The SMN is further critical of a police letter attached to the report outlining that discrimination against gays and Jews rose sharply in 2009 but omitting the information that the biggest category of incidents of discrimination are based on ethnicity and origin- including those against Dutch Moroccans.
“This bias in the presentation of the research ultimately influences the images formed in society” explains SMN’s Farid Azarkan. The SMN says that they are against all forms of discrimination, and Azarkan calls the fact that Jews and gays are increasingly targets of discrimination a “sad and alarming development”.
Trouw reports that Moroccans who extorted money from gays in the area of Bergen op Zoom targeted men who had initiated contact with minors in internet chat sites, threatening them with police action. When confronted with printouts of the chats targeting 16 year olds, the men handed over cash, watches and phones in values up to 750 euro. The men were wary of reporting the extortion because of the illegality of the initial online contact with minors.
Some British Asian gay Muslims are embracing a new identity, based as much on race and religion as on sexual orientation with a number trying to do it with the help of their local imams.
Unlike Britain’s wider gay community, the Asian gay scene is still largely underground.

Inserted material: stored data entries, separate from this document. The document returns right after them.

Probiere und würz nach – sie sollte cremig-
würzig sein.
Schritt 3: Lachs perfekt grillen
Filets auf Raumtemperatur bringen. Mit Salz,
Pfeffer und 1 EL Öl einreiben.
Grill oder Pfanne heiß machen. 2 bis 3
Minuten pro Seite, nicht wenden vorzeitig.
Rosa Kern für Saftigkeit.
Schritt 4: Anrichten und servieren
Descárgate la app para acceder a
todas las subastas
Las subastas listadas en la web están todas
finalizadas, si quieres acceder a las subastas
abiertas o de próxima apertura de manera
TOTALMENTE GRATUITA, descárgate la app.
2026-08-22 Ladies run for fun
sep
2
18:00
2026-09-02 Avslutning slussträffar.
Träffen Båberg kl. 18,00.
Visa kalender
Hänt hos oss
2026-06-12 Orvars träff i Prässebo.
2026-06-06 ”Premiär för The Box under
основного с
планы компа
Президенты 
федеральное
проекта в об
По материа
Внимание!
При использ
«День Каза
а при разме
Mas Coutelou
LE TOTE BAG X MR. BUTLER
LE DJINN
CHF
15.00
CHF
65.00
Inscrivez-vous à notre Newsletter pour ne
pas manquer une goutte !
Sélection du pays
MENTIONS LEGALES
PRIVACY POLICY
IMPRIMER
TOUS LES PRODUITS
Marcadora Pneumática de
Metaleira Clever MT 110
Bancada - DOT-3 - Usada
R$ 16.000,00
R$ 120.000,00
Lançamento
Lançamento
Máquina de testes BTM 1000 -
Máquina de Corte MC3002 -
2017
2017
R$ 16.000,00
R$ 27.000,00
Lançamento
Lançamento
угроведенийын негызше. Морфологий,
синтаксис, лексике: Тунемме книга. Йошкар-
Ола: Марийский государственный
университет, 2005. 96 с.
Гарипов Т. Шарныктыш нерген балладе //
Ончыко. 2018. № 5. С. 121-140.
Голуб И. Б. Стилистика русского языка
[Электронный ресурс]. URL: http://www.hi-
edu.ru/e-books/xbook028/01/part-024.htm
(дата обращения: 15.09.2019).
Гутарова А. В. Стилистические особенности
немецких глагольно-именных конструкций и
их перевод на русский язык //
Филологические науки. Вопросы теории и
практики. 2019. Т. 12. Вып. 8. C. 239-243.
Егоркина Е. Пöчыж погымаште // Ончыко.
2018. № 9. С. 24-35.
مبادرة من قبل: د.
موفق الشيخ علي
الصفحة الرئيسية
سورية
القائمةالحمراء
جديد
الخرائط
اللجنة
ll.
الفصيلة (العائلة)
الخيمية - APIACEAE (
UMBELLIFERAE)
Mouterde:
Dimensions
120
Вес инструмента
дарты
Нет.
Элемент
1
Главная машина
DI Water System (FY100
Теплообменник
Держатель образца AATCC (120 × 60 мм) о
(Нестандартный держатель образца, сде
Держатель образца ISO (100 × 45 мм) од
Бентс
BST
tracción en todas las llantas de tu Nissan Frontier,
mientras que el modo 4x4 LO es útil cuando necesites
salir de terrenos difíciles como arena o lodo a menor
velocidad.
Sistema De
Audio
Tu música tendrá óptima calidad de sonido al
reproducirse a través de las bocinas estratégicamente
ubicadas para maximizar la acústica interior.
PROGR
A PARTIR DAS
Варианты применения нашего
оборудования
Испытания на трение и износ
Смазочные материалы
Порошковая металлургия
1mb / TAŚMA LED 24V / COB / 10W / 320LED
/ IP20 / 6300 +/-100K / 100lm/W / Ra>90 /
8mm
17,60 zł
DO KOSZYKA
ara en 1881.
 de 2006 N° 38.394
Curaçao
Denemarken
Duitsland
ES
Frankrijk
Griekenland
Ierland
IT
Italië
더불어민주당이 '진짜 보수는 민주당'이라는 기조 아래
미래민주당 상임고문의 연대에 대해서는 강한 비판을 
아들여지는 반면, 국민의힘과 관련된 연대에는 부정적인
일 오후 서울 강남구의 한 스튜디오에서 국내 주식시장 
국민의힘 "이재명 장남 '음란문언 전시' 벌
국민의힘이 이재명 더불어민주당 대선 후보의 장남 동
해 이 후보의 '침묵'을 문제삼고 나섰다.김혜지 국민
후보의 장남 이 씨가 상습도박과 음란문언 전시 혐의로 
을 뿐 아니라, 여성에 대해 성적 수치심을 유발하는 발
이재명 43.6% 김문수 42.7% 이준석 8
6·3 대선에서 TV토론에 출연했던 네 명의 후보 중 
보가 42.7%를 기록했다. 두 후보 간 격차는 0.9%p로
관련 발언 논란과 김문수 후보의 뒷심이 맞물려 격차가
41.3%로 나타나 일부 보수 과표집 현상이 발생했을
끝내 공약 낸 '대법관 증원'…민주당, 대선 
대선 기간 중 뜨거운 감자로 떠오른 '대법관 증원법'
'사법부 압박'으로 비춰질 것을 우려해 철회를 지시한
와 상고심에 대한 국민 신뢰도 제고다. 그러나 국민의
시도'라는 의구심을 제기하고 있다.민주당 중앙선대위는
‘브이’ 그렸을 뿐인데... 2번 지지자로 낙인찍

They may go to gay clubs or support groups, but most remain in the closet. But the fear of rejection, humiliation and in some cases physical harm from their own communities keeps many Muslim gays isolated.
Asif Qureshi, a key worker at The Naz Project, a London-based support group working with British Asian gay men said: “In my experience, the number of Asian gays coming out has almost tripled over the last three years.”